TEXT UNDER STUDY -
The Datsun 240Z is rightfully remembered as Nissan’s most competitive sports car, for sweeping 10 out of 10 National SCCA C-Production Championships between 1970 and 1979. However, the humble Datsun 510, initially expected to be nothing more than an econobox when first released in 1968, nearly matched that record in what was then called sedan racing. What’s more, it truly opened the doors for Nissan and other Japanese manufacturers to be taken seriously as competitors against their European rivals.
Back in the day, sedan racing didn’t necessarily mean a car with four doors. The term “sedan” was used to differentiate Mustangs, Porsches, and Alfa Romeos from more purpose built prototype and sports cars that were the more traditional racing machines of the era. Notably, sedan classes featured cars based on modified production vehicles. The true charm of sedan racing was the way regular fans could relate to the cars, the same ones they could buy in showrooms.
By the late 1960s, the SCCA had fast growing amateur A- and B-Sedan racing classes. With the popularity and affordability of sedan racing on the rise, carmakers saw a tremendous opportunity to move some metal. In 1966, SCCA president John Bishop founded the well-known Trans-American Sedan Championship, a professional series created as playground for manufacturers to prove their cars on the race track (and to rake in their sponsorship dollars).
When we think of Trans-Am racing today, the historical provenance of what was initially called the “Under 2.0 Liter” class is often overlooked. The series was formed at the dawn of the pony car era, and these smaller cars ran at the same time as the V8-powered Mustangs, Camaros, and ‘Cudas, with hotshoe drivers like Parnelli Jones, Mark Donohue, and Dan Gurney, getting the bulk of the attention.
Under 2.0 Liter was where Nissan, and eventually Japanese carmakers in general, would dominate. But in the beginning, the class was filled with European cars from the likes of Porsche, Alfa Romeo, Mini Cooper, BMW, Saab, and Volkswagen.
Meanwhile, Nissan had been dominating SCCA’s many amateur production classes from coast to coast, but had yet to enter any major professional series with factory backing. The president of Nissan USA, Yutaka Katayama, saw the SCCA’s increasingly popular Trans-Am series as the perfect opportunity to showcase the Datsun 510 could hold its own against the likes of their European counterparts.

SUPPLIED RECORDS -
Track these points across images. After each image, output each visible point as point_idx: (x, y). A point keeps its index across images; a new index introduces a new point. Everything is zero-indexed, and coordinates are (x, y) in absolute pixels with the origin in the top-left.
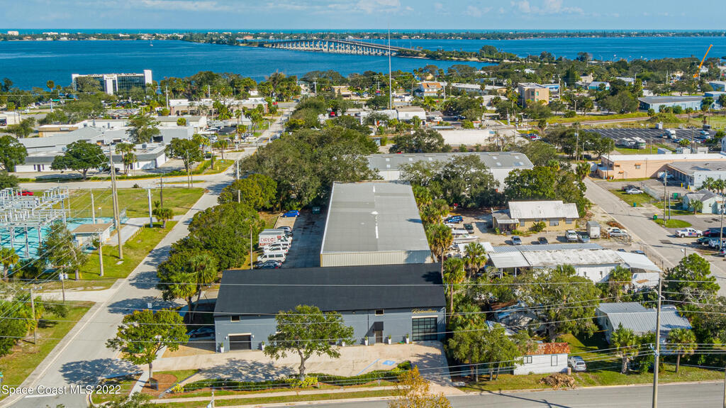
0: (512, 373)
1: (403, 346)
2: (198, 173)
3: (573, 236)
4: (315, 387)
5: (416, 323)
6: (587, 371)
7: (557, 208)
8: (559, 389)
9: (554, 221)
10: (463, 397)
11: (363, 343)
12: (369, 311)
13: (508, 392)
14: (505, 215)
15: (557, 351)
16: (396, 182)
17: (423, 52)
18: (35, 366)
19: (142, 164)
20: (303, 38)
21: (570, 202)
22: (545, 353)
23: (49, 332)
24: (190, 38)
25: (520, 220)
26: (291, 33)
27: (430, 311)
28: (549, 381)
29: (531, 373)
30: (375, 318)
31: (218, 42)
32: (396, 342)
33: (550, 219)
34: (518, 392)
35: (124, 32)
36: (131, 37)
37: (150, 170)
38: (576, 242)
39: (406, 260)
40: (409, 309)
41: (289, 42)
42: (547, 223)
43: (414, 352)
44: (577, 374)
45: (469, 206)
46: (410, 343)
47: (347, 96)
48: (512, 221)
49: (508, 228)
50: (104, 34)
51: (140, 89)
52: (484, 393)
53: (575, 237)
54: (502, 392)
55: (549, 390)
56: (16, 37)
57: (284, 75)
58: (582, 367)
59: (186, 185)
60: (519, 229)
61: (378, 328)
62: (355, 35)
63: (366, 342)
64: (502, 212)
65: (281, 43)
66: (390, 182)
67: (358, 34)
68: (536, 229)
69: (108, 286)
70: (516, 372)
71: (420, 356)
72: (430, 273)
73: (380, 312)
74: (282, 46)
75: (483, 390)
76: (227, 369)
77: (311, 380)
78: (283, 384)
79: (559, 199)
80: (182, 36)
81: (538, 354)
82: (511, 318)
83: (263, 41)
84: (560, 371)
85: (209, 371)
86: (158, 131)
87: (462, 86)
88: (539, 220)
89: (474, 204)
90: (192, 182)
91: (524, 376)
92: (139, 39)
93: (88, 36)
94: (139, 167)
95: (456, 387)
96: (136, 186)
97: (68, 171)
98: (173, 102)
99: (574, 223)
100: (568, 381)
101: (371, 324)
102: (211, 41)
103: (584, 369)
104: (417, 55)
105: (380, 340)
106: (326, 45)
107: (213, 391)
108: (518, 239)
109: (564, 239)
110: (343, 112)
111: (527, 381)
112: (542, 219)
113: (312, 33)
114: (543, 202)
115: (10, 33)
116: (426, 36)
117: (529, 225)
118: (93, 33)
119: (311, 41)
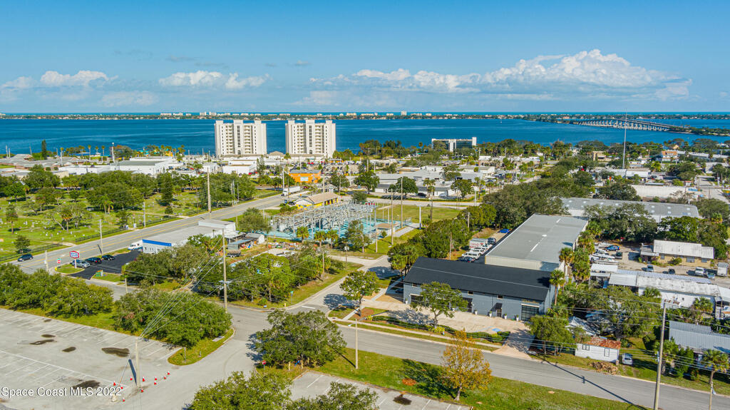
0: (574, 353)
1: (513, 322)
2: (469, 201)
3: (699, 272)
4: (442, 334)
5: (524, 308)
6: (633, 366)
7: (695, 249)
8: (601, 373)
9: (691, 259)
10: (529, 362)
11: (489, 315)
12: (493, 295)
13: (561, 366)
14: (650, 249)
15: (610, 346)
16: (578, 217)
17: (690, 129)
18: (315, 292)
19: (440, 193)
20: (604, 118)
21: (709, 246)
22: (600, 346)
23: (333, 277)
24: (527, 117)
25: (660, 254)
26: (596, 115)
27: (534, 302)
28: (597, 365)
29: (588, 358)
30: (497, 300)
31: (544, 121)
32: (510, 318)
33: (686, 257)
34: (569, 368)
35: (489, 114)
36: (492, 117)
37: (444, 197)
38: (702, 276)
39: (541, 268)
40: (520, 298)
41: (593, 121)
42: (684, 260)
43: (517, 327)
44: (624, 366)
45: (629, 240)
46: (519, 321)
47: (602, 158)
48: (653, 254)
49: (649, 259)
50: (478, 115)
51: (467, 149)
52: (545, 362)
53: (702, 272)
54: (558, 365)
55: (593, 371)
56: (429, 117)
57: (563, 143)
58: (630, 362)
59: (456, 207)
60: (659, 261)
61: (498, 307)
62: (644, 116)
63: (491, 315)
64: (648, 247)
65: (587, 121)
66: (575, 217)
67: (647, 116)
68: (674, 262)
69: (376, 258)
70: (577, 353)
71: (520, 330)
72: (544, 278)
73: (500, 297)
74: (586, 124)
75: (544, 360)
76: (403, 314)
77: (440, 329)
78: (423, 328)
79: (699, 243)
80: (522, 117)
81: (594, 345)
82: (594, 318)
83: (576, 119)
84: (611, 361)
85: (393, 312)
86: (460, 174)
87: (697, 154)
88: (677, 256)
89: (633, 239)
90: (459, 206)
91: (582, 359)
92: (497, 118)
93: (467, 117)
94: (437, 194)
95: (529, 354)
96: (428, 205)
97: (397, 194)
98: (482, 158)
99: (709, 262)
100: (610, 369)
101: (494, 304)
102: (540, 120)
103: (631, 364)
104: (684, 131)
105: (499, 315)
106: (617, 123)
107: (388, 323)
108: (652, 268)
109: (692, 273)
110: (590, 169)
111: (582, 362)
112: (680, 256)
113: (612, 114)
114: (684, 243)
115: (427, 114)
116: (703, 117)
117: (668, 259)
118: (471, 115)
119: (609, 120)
* * *
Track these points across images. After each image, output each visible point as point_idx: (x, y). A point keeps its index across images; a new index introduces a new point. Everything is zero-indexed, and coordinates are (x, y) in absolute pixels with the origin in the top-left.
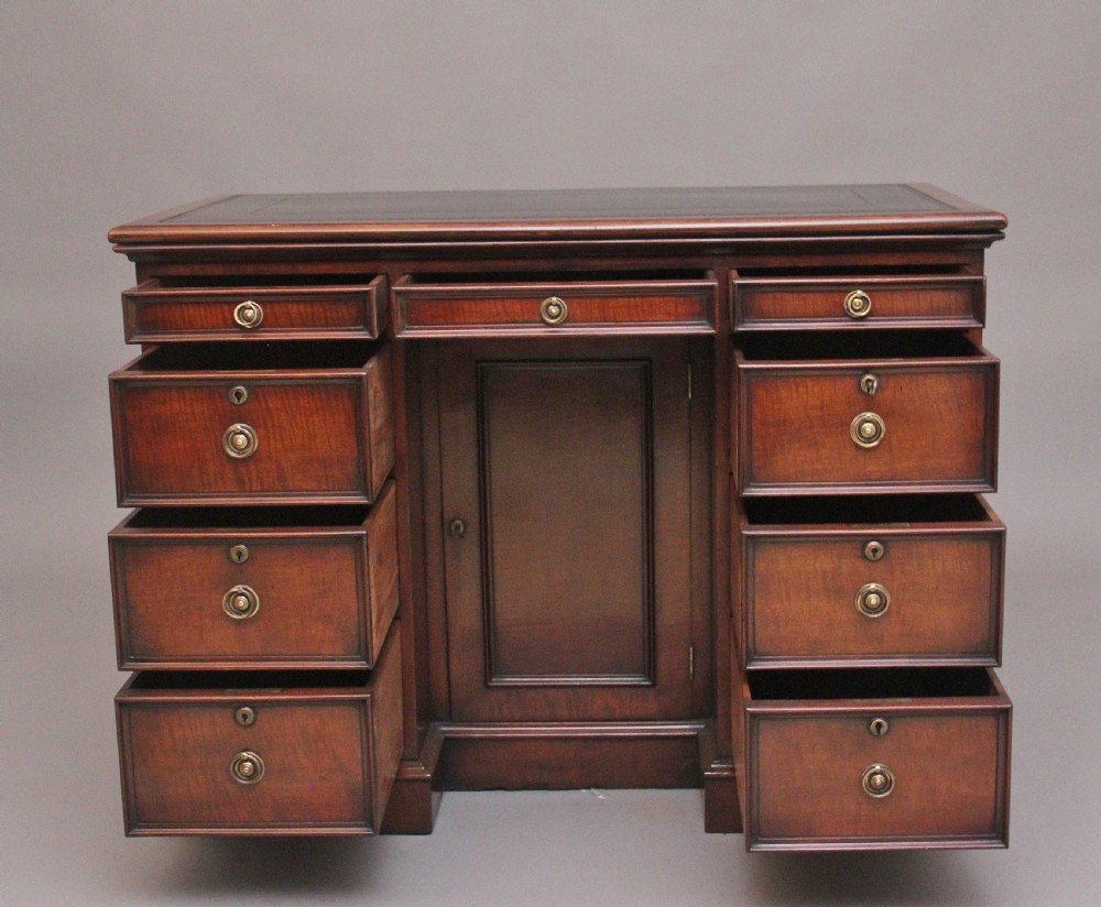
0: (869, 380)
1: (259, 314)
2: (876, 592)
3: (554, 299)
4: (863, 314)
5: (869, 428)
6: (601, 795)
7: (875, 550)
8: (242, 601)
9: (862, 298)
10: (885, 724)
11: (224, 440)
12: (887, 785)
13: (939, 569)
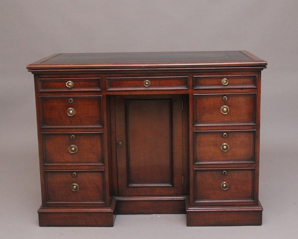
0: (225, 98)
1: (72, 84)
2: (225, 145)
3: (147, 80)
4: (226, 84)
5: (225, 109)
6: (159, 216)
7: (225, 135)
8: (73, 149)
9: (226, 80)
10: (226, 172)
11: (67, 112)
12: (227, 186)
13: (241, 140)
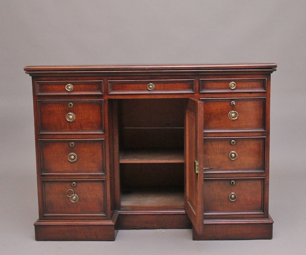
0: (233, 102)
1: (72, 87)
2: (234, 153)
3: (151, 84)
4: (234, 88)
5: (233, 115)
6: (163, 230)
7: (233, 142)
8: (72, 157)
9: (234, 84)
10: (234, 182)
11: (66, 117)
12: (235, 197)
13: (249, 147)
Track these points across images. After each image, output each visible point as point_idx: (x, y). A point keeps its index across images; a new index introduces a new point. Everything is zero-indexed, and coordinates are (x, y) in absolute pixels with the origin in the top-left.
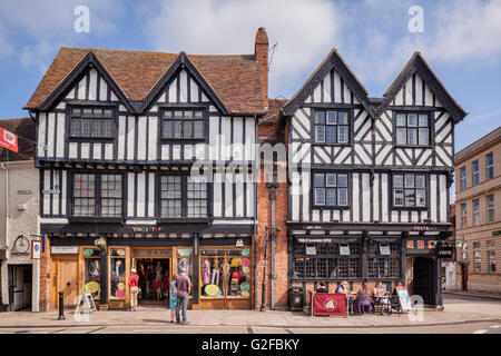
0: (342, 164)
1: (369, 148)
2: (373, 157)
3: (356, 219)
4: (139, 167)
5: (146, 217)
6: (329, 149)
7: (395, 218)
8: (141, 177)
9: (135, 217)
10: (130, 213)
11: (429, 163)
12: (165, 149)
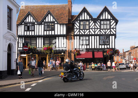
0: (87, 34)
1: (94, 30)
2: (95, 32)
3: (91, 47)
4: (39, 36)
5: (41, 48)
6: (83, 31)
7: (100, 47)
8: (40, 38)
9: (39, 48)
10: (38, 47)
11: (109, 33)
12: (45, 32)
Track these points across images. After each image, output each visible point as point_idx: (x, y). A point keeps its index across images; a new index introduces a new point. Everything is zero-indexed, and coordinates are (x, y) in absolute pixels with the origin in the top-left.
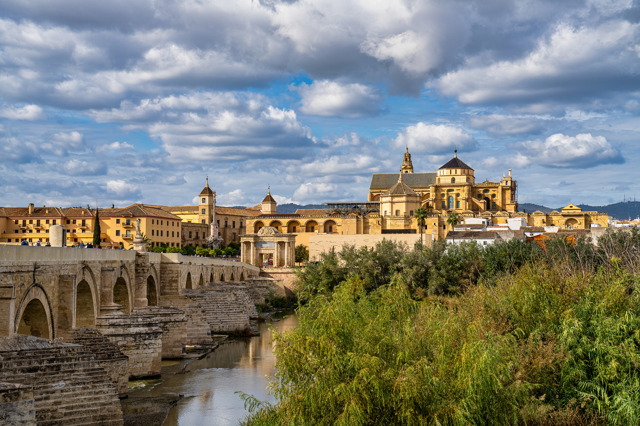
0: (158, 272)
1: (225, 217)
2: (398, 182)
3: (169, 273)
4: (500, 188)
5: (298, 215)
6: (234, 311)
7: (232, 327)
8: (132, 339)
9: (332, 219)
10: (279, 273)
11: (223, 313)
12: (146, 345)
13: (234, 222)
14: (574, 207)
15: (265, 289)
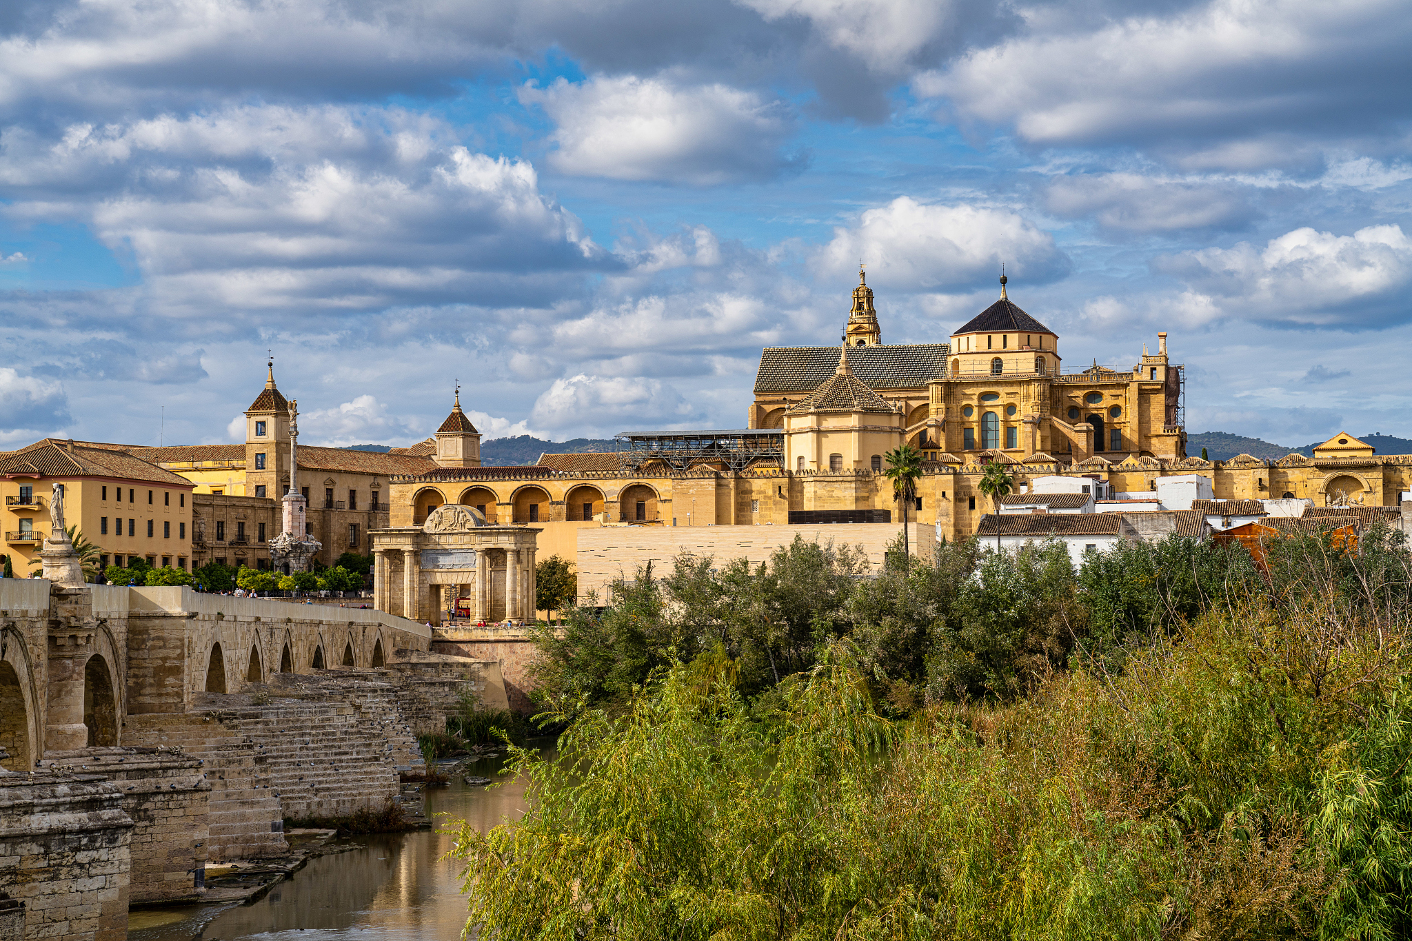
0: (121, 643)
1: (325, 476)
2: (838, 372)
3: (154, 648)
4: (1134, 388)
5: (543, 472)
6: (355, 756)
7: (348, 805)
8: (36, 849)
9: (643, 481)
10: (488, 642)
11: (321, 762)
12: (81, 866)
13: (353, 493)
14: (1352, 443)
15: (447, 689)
---
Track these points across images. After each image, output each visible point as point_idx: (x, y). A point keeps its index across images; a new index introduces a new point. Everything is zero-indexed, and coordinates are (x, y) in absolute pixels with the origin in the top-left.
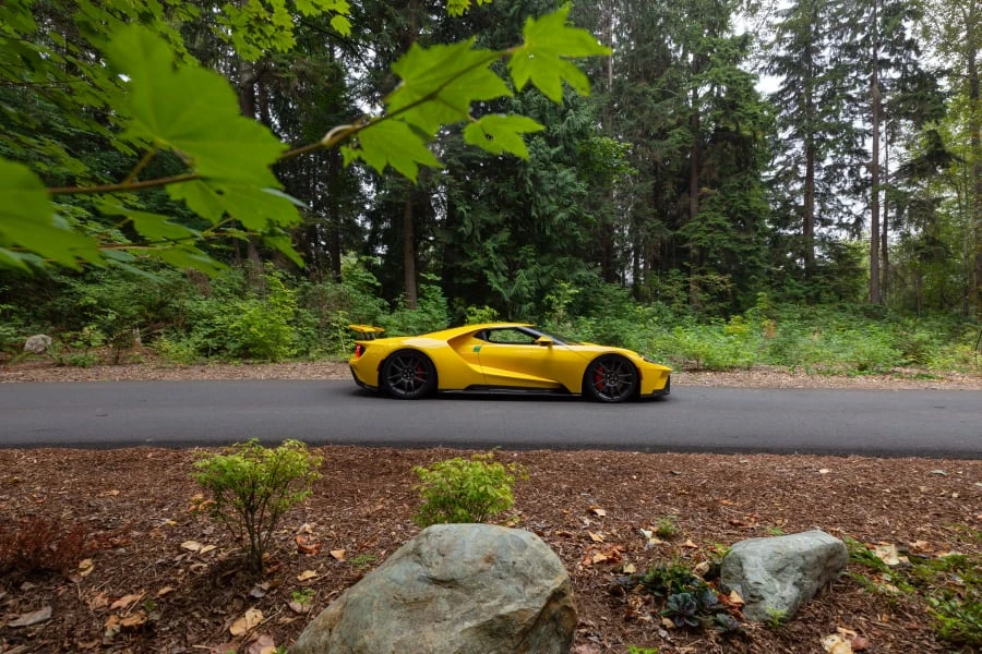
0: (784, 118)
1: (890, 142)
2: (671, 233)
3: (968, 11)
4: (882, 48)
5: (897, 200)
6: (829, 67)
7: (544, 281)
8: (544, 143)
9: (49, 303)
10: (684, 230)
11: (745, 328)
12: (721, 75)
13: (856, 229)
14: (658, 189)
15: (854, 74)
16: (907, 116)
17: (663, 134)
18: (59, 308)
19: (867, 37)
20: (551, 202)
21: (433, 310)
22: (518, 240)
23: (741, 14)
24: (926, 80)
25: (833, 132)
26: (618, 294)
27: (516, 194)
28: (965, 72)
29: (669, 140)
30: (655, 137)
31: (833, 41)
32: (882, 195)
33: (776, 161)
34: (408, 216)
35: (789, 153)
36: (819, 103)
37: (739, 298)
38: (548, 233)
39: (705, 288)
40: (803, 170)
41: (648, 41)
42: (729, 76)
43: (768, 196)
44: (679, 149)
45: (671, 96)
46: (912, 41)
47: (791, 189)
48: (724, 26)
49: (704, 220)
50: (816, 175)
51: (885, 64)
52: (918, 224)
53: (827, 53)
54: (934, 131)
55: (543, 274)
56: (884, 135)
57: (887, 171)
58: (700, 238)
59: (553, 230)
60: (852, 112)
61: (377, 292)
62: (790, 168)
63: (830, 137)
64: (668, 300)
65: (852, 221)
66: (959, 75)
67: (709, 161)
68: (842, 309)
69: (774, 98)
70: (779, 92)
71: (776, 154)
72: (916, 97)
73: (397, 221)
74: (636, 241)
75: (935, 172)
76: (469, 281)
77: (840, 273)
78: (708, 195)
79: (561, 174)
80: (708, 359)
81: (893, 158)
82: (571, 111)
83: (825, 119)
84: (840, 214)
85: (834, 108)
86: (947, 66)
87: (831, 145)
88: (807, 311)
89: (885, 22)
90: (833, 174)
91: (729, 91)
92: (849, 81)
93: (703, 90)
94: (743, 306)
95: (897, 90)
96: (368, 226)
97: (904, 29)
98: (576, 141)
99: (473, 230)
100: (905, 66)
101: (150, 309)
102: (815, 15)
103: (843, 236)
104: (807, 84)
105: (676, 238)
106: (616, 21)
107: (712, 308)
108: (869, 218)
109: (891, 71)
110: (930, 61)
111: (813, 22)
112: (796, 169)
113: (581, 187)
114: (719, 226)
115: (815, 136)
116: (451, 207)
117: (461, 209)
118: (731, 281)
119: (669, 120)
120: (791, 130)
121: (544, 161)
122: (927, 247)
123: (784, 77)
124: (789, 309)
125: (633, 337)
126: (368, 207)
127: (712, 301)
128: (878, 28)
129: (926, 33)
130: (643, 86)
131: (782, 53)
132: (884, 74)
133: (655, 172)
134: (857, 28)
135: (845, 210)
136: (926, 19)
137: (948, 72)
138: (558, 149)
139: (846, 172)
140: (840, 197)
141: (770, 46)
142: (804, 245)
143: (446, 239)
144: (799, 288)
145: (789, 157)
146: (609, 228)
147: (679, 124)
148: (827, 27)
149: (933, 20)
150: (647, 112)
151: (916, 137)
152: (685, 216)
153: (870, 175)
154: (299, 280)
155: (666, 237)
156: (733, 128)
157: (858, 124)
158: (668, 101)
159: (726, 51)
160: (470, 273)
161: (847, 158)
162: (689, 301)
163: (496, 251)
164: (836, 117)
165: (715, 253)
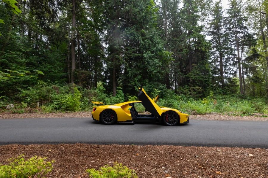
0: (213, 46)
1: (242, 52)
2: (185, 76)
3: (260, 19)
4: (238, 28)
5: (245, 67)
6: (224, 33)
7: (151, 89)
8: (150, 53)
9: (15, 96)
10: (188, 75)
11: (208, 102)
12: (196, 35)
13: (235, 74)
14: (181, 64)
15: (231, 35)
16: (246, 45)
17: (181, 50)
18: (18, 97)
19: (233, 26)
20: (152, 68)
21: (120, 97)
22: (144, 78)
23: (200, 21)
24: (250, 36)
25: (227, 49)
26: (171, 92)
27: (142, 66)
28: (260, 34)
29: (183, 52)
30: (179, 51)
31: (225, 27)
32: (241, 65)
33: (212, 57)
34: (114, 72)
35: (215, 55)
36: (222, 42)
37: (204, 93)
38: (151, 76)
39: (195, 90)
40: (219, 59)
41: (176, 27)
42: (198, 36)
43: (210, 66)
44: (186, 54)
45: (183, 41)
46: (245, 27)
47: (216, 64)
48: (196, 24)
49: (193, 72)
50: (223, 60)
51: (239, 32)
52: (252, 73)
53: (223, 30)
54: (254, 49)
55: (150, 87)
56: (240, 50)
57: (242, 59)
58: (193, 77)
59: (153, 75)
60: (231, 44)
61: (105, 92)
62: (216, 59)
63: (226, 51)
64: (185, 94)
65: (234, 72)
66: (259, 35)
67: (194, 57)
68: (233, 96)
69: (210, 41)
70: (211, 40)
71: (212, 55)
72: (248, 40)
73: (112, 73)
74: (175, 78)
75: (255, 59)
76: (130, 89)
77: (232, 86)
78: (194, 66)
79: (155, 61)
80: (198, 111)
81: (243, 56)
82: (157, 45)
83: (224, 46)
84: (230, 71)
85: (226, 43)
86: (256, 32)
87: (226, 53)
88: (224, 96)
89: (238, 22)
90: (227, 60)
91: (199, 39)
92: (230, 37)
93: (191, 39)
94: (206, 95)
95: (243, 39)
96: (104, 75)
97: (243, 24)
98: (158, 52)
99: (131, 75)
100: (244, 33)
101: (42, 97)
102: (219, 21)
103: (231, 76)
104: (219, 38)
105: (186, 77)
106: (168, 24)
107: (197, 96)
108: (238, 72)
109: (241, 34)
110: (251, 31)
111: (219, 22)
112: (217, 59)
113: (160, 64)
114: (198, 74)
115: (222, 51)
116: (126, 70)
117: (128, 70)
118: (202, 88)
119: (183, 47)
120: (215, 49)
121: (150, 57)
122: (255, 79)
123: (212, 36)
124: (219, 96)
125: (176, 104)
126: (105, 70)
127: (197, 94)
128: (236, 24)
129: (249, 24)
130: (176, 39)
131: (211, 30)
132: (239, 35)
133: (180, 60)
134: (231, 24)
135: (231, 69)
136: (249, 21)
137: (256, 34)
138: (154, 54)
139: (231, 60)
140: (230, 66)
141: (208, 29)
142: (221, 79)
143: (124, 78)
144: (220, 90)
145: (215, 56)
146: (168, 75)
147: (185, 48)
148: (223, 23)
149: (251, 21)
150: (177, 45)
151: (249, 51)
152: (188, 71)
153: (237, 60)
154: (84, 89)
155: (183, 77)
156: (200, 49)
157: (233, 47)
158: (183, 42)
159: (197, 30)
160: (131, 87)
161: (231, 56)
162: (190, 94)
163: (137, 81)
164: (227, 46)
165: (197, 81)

WHAT TO DO -
1/ Answer the following questions using the article on the Datsun 510, one answer per line, marked as the questions are:
(a) In what year was the Datsun 510 first released?
(b) Who founded the Trans-American Sedan Championship, and in what year?
(c) Who was the president of Nissan USA?
2/ Reproduce the part of the article on the Datsun 510 starting with "By the late" and going on through "of the attention.", changing "pony car" to "muscle car".
3/ Summarize the article on the Datsun 510 in two sentences.

TASK RESPONSES -
1/
(a) 1968
(b) SCCA president John Bishop founded it in 1966.
(c) Yutaka Katayama

2/
By the late 1960s, the SCCA had fast growing amateur A- and B-Sedan racing classes. With the popularity and affordability of sedan racing on the rise, carmakers saw a tremendous opportunity to move some metal. In 1966, SCCA president John Bishop founded the well-known Trans-American Sedan Championship, a professional series created as playground for manufacturers to prove their cars on the race track (and to rake in their sponsorship dollars).
When we think of Trans-Am racing today, the historical provenance of what was initially called the “Under 2.0 Liter” class is often overlooked. The series was formed at the dawn of the muscle car era, and these smaller cars ran at the same time as the V8-powered Mustangs, Camaros, and ‘Cudas, with hotshoe drivers like Parnelli Jones, Mark Donohue, and Dan Gurney, getting the bulk of the attention.

3/ The Datsun 510 was released in 1968 and initially expected to be nothing more than an econobox, yet it nearly matched the 240Z's championship record in sedan racing and opened the doors for Japanese manufacturers to be taken seriously against their European rivals. Sedan classes featured cars based on modified production vehicles, and Nissan USA president Yutaka Katayama saw the SCCA's Trans-Am series, whose Under 2.0 Liter class was at first filled with European cars, as the perfect opportunity to showcase the 510.